天気の回復を待って、一昨日開通した高原温泉への林道を走り、緑岳のようすを見に行ってきました。

 場所によっては薄氷が張っていたり、霜柱が融け残っていたりと、まだまだ春は浅い印象です。
例年どおり、登山道上にはまだ雪がたくさん残っていて、地図読みのできる人でないと登山はお勧めできません。

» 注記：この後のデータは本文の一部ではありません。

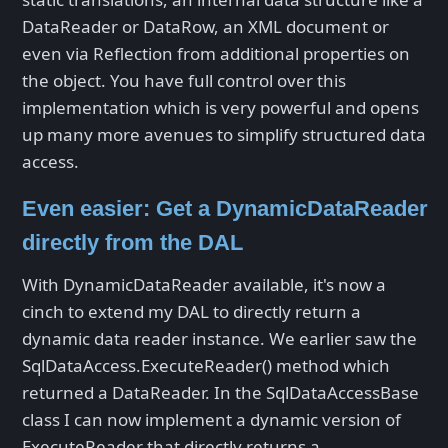
DataReader or DataRow, an XML document or
even via Reflection from additional properties on
the object. You have full control over this
implementation which is very powerful and opens
up many more avenues to simplify structured data
access.
Even easier: Get a DynamicDataReader
directly from the DAL
With DynamicDataReader available, it's now a
cinch to extend my DAL to directly return a
dynamic data reader instance. We earlier saw the
SqlDataAccess.ExecuteReader() method which
returned a DataReader. In the SqlDataAccessBase
class I can now implement a dynamic version of
ExecuteReader that directly returns a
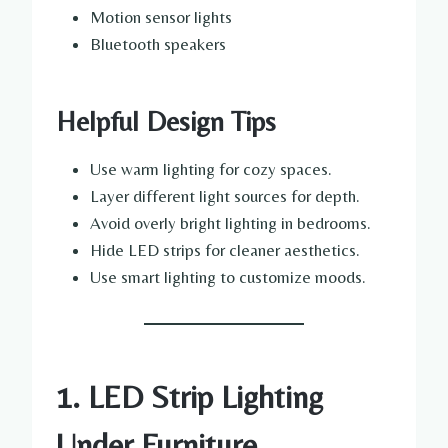
Motion sensor lights
Bluetooth speakers
Helpful Design Tips
Use warm lighting for cozy spaces.
Layer different light sources for depth.
Avoid overly bright lighting in bedrooms.
Hide LED strips for cleaner aesthetics.
Use smart lighting to customize moods.
1. LED Strip Lighting
Under Furniture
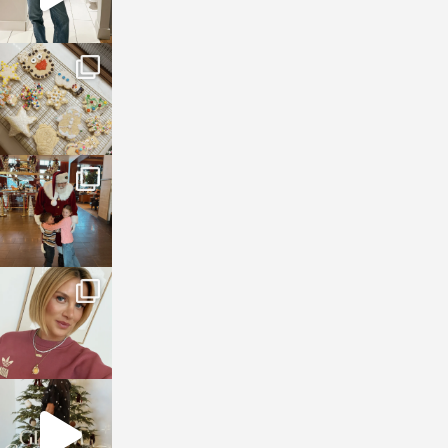
sosageblog
Jan 6
sosageblog
Jan 3
sosageblog
Dec 14
sosageblog
Dec 5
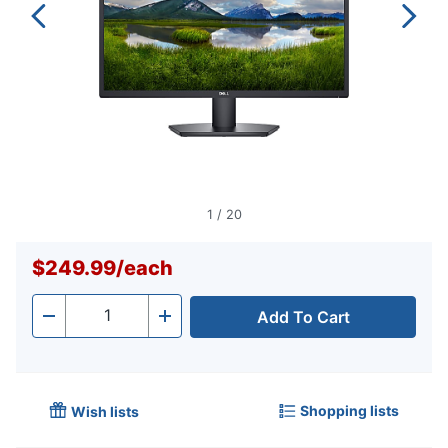
1
/
20
$249.99
/
each
Add To Cart
Quantity
-
+
Shopping lists
Wish lists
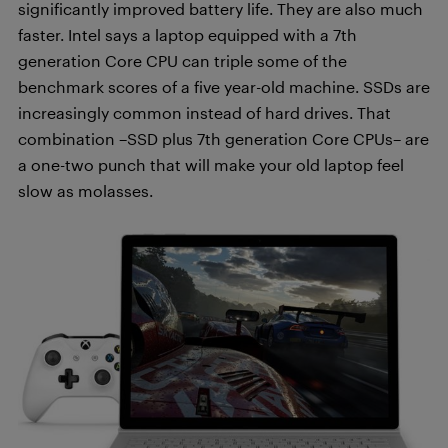
significantly improved battery life. They are also much
faster. Intel says a laptop equipped with a 7th
generation Core CPU can triple some of the
benchmark scores of a five year-old machine. SSDs are
increasingly common instead of hard drives. That
combination –SSD plus 7th generation Core CPUs– are
a one-two punch that will make your old laptop feel
slow as molasses.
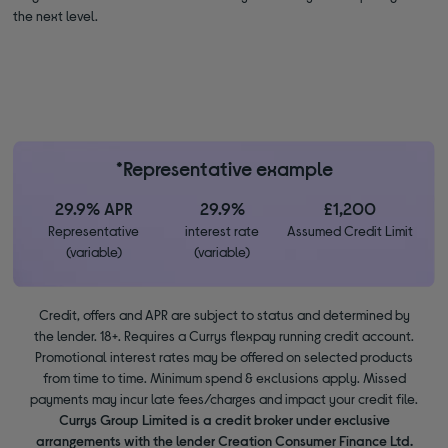
the next level.
*Representative example
29.9% APR
29.9%
£1,200
Representative
interest rate
Assumed Credit Limit
(variable)
(variable)
Credit, offers and APR are subject to status and determined by
the lender. 18+. Requires a Currys flexpay running credit account.
Promotional interest rates may be offered on selected products
from time to time. Minimum spend & exclusions apply. Missed
payments may incur late fees/charges and impact your credit file.
Currys Group Limited is a credit broker under exclusive
arrangements with the lender Creation Consumer Finance Ltd.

 写真は第一花畑から、夏道がある場所を写したものです。
ここで地形図を「整置」し、コンパスをセットしてひたすら直進すると、エイコの沢のガレ場に出ます。
上の一文の意味が理解できない方は行かない方が無難と思われます。
見晴らし台の下部の樹林にもまだ残雪が多く、道をふさぐ倒木もあって、ルートファインディングが必要です。

 稜線には5㎝~10㎝の積雪がありました。
高山植物の開花も若干遅れており、ウラシマツツジやコメバツガザクラがところどころで咲いている程度です。
せっかく開花したキバナシャクナゲは、雪や霜で痛められたものがあり、咲き揃うまでには少し時間がかかりそうです。

 20年ほど大雪山を歩いていますが、初めて目にしたものがありました。それが写真の雪壁です。
板垣新道を分岐から下って行って、底部の雪原の際に、最大で高さ3メートルほどの雪壁が出来ていました。
ピッケルでステップを切ってなんとか「登攀」しましたが、白雲小屋から雪原を下って来る場合は、
視界不良時に転落する可能性があり、じゅうぶん注意が必要です。

 白雲小屋は、管理人が6月20日頃入る予定ですが、それまでは管理人不在です。
ルートを示すマーカーもありませんので、小屋へ入ろうと予定している方は、今しばらくようすを見た方がいいかもしれません。

写真 緑岳第一花畑 板垣新道底部付近 6/12
  • 緑岳 : 道迷いに注意

  • 視界不良時は十分注意してください。